E sembra che l’iniziativa stia riscuotendo tantissimo successo. E ancora lo stilista Leo Amato ha voluto dare un senso a questa quarantena forzata, mettendo a disposizione la sua professione. Con stoffa ed elastici, ha pensato di fare cento mascherine, che nella giornata di oggi ha donato a medici ed infermieri del reparto malattie infettive dell’Ospedale “Santa Caterina Novella” di Galatina. “Mi voglio rivolgere in particolar modo a tutte le sarte ed i sarti della Città -si legge in un suo post- costruite mascherine e donatele, se avete la possibilità.
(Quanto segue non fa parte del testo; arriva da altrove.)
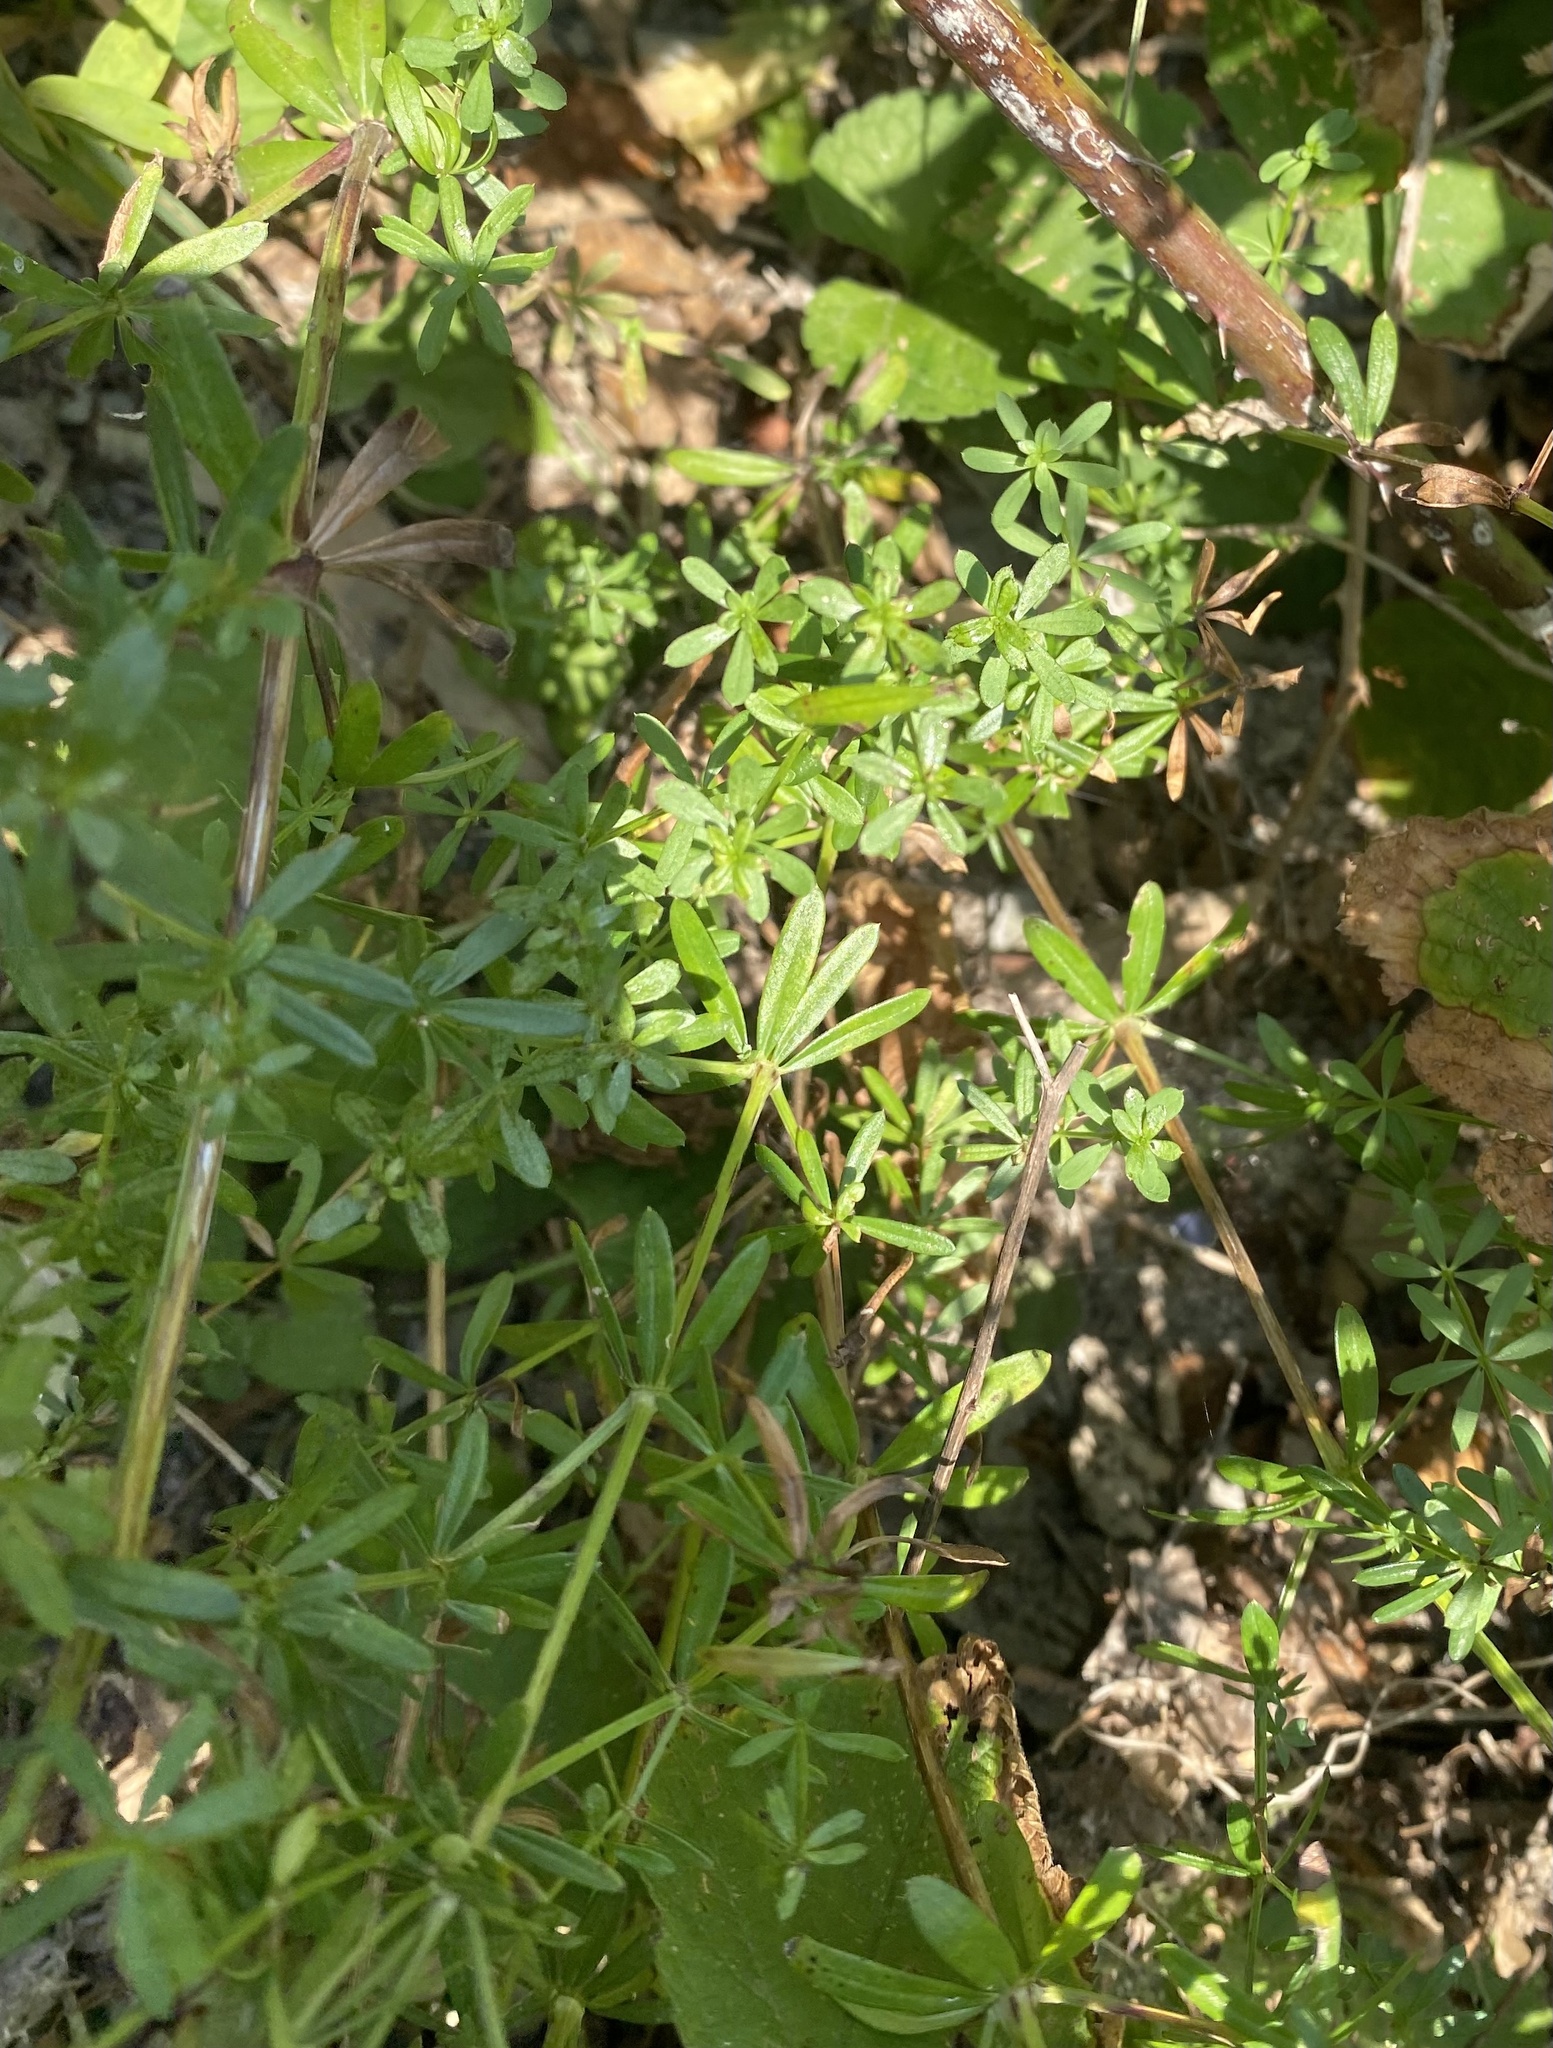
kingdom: Plantae
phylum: Tracheophyta
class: Magnoliopsida
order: Gentianales
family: Rubiaceae
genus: Galium
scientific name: Galium mollugo
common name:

Nel vostro piccolo, sarà il vostro grande gesto d’affetto per l’Italia”.
Lo sa bene anche il titolare di un’altra azienda salentina Pierluigi Gaballo e le sue operaie che proprio nelle scorse ore sono riusciti a consegnare 100 mascherine in ospedale.
Piccoli gesti, forse, ma che in un momento come questo sono di vitale importanza. Il Salento tutto, dimostra ancora una volta di essere una grande famiglia.